また、コロナ禍によるプライベートな時間の使い方の変化を聞いた。臨機応変に自らの裁量でスケジューリングしながら過ごしていると答えたのは46.8%[図3-1]、隙間時間も工夫しながら過ごしているのは46.1%[図3-2]と、半数の人がプライベート時間にも工夫を凝らしている。
■コロナ禍で自由な時間はできたけれど…うまく使えないジレンマもあり
コロナ禍での時間の使い方について詳しく聞いた。55.6%がコロナ禍で「自分で使い方を決められる時間の増加を歓迎」しているが、「自由な時間を得ることは、自分で負う責任が強くなる」と、責任を自覚する人も51.3%いる。
一方、3割は「使い方を決められる時間は良いけれど持て余している」(31.3%)と困惑気味で、「人に委ねていた時間も今思えば良かった」(29.1%)と思いを馳せる人もいる。
属性別で見ると、一番はしゃぎそうな「学生」のスコアがいずれも高く、コロナ禍の学生への影響力の強さが感じられる[図4]。
現代人の時間価値はオンタイム4,253円、オフタイム12,992円オフタイム価値が観測史上最高に(17年調査開始)

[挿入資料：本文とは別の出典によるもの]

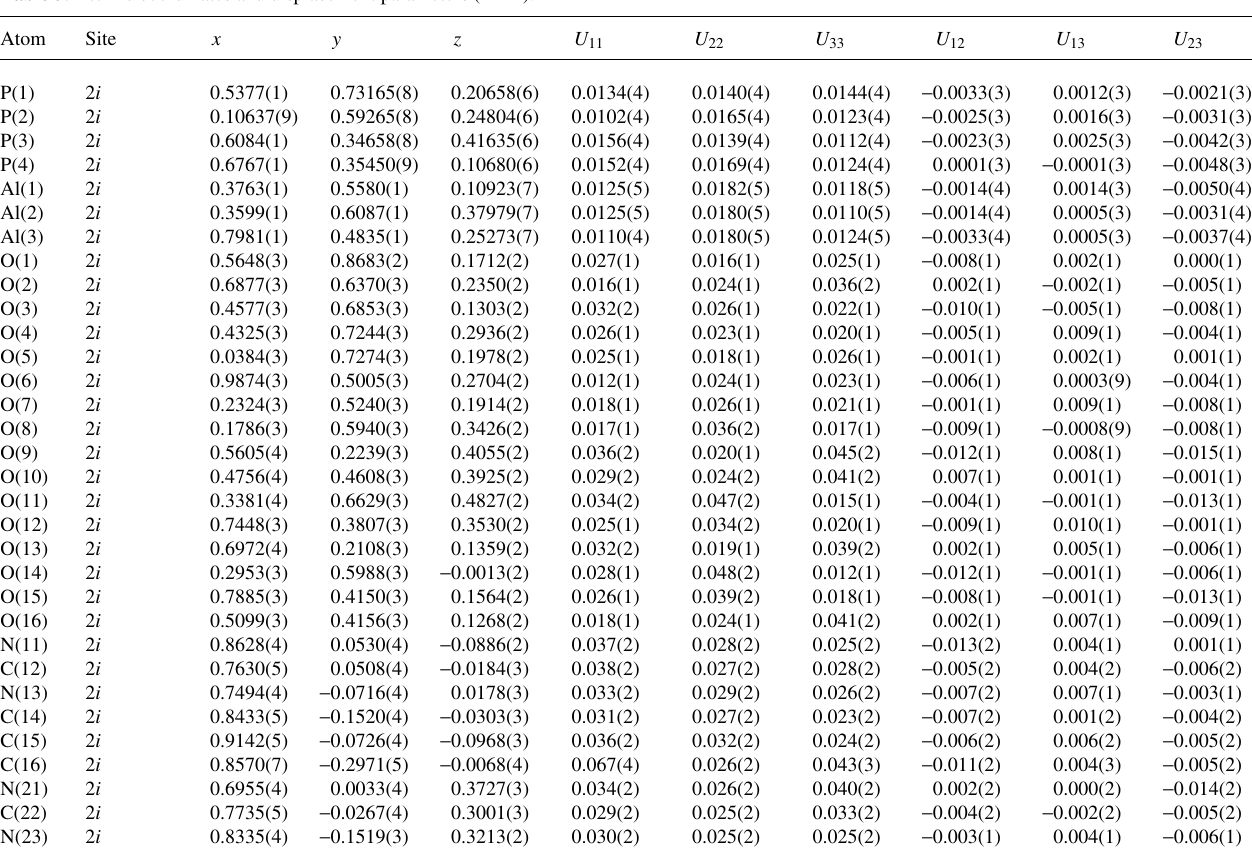
Table 3. Atomic coordinates and displacement parameters (in Å 2 ) .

■オフタイムの時価がさらに上昇し遂に1万円超え!プライベートな時間がより一層大切に
自分の1時間の価値(=時価)を値付けしてもらった。仕事や家事・勉強をするオンタイムは1時間4,253円となり、20年4,443円よりやや下がった[図5-1]。
一方、プライベートなオフタイムは1時間12,992円と、20年8,346円から+4,646円(2020年比155.7%)、17年6,298円から+6,694円(2017年比206.3%)と2倍以上も高くなっている[図5-2]。

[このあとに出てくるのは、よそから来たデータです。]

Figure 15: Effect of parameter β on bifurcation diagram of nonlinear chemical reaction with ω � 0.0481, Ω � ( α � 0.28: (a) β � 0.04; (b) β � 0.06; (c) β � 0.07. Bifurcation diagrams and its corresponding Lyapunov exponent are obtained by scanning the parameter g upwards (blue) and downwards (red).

オンタイムとオフタイムの価格差は年々広がり、17年は2,629円差、20年は3,903円差だったものが、21年には8,739円もの大差になっている。オフタイムの価値がそれだけ高くなり、大切な時間として認識されているようだ。
■最も大切な時間は、「金・土夜」と「月朝」で変わらず
1週間の中で最も大切にしている時間帯は「土曜日22時台」「金曜日22時台」「金曜日21時台」「月曜日6時台」「月曜日5時台」の順となった[図6]。
プライベートを楽しむ週末の夜と、オンタイムに突入する月曜の朝の、切り替えの時間が大切な時間帯となっている。この傾向は、17年、20年とほぼ変わっていない。

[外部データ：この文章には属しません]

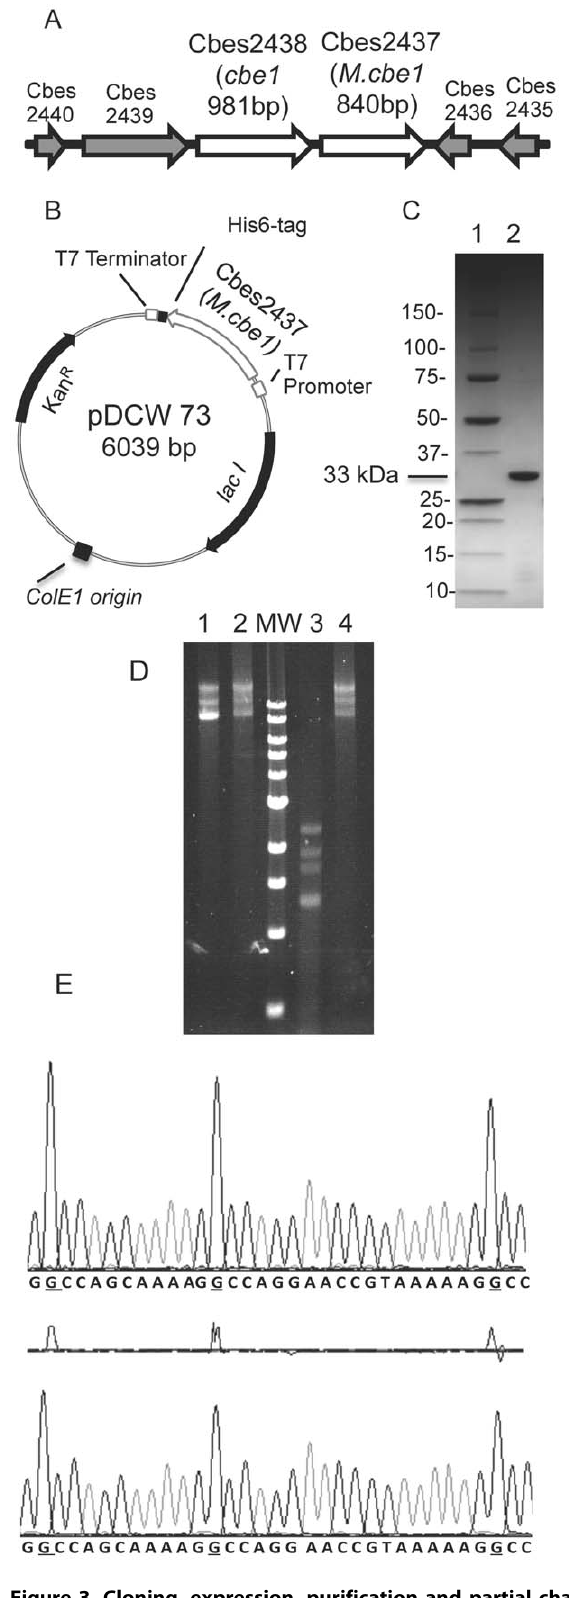
Figure 3. Cloning, expression, purification and partial charac- terization of M.CbeI. (A) The region of the C. bescii chromosome containing CbeI and M.CbeI. (B) Diagram of pDCW73 used to produce a His-tagged version of M.CbeI in E. coli . (C) Purified M.CbeI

■コロナ禍で自分時間が増えた一方、コントロールの難しさを痛感する学生も
オフタイムの価値が高まる一方、時間の使い方で困っていることを聞くと、「他人がどのような時間・リズムで生活しているかがわからない」(46.2%)、「生活のメリハリがはっきりしなくなった」(42.3%)、「時間を自分で効率的に計画し、使うことが難しい」(41.8%)などが困りごととして挙げられた[図7]。
これを属性別で見ると、「学生」のスコアがいずれも高く、「時間を自分で効率的に使うことが難しい」(72.9%)、「生活のメリハリがはっきりしなくなった」(70.4%)など、自分で時間をコントロールすることに戸惑いを感じている様子がうかがえる。
また、「リモート環境による怠け癖」(62.6%)を心配する声も上がっている。コロナ禍は、時間の使い方を再認識させる機会にもなっているようだ。
リモートワーカーのメリハリ問題その後…2年目にしてやや緩和、うまく折り合いをつけられるように
■リモートワーカーの仕事の裁量度80%に伸長前年比4.4ポイントアップ
次に、有職者を対象に、重要なオンタイムとなる自身の仕事の進め方について聞いた。すると、「自分の裁量で時間をコントロールしながら進められる」24.5%、「業務量など、タスクによっておおよそ決まるが、ある程度自分で進められる」38.6%と、働く人の63.1%が自分の裁量で仕事がコントロールできる環境にいることがわかる。
リモートワークする人では80.8%が自分の裁量でコントロールができ、リモートワークしない人(56.5%)より24ポイントも高くなっている[図8]。
リモートワーク元年の2020年と比較すると、有職者全体の裁量度はほほ横ばい(62.3%→63.1%)だが、リモートワーカーでは76.4%から80.8%へと4.4ポイント伸びている。
■2年目でリモートワークのマイルールが確立か?メリハリの付けにくさがやや改善
自分の裁量で仕事を進められる人は増えているが、メリハリのあるワークスタイルはできているのか、時間のメリハリについて聞いてみた。すると、有職者の6割が「時間のメリハリを付けにくい」と答えており、リモートワークする人は63.5%と、しない人(58.7%)よりメリハリの付けにくさを感じている。
しかし、昨年はリモートワークする人の74.7%がメリハリを付けにくいと答えていたことから、11ポイント改善されている[図9]。ウィズコロナ生活2年目となり、リモートワークする人もオンオフの切り替えができるようになってきたのかもしれない。[図9]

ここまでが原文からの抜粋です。